Tax Advisory Bulletin

Date: February 2004

Re: Reduced Taxable Benefit for Company Cars


Whenever an employer provides an employee with a car, there is a taxable benefit that must be included on the employee’s T4. The taxable benefit is made up of a “standby” charge and an “operating” charge. The standby charge is computed as 2% of the original cost of the car for each month the car is available to the employee (or 24% of the cost of the car per annum). For leased cars, the standby charge is 2/3 of the lease cost.

As a result of changes announced in the 2003 federal budget, the rules that allow for a reduced standby charge have been relaxed.
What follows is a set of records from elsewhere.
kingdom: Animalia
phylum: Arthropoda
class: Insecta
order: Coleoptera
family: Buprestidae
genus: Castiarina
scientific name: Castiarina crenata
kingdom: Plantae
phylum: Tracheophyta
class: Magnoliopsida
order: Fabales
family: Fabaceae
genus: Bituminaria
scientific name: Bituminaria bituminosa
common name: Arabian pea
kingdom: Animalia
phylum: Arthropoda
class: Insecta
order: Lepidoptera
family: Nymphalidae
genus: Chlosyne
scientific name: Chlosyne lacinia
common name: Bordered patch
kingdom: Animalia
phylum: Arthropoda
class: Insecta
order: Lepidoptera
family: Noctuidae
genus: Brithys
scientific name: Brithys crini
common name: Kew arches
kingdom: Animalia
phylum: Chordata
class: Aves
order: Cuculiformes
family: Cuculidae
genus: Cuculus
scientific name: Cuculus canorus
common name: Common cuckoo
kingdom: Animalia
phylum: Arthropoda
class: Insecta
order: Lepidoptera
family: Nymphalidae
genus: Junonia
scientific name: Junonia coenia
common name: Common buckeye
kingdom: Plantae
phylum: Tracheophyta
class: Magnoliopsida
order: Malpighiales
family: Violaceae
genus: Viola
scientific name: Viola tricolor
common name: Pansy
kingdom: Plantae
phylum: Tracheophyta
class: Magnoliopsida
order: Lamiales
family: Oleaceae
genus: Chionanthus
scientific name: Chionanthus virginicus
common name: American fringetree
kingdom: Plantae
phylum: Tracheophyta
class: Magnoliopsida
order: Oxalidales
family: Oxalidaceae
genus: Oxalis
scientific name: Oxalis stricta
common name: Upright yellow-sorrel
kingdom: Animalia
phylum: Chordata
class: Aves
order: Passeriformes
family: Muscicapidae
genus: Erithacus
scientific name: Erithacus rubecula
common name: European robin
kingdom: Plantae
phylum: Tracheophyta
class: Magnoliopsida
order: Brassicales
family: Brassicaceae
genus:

For 2003 and subsequent years, the standby charge can be reduced if both of the following conditions are met:

  • the car is used for work for more than 50% of the total kilometres driven; and
  • the personal driving is less than 20,000 kilometres per year.

If the relaxed conditions are met, the standby charge can be reduced based on personal use divided by 20,000 kms. For example, if you drive the car 30,000 kms for work and 15,000 kms for personal purposes, the standby charge can be reduced to 75% of the normal charge (15,000kms/20,000).

Prior to this recent change, the standby charge could only be reduced if the car was driven 90% or more for work and the personal driving amounted to less than 12,000 kilometres per year. In the example noted, the full standby charge would have applied.

The operating charge is computed as 17 cents per kilometre of personal use. If your work-related use of the car exceeds 50%, the operating charge can be calculated as a flat amount equal to ½ of the standby charge. In light of the new reduced standby charge, this method may be beneficial, particularly if the cost of the car is low and there is a high personal driving component (albeit less than 50%).

In all cases, it will be critical to keep dated records to substantiate your work-related driving, including your destination and distance.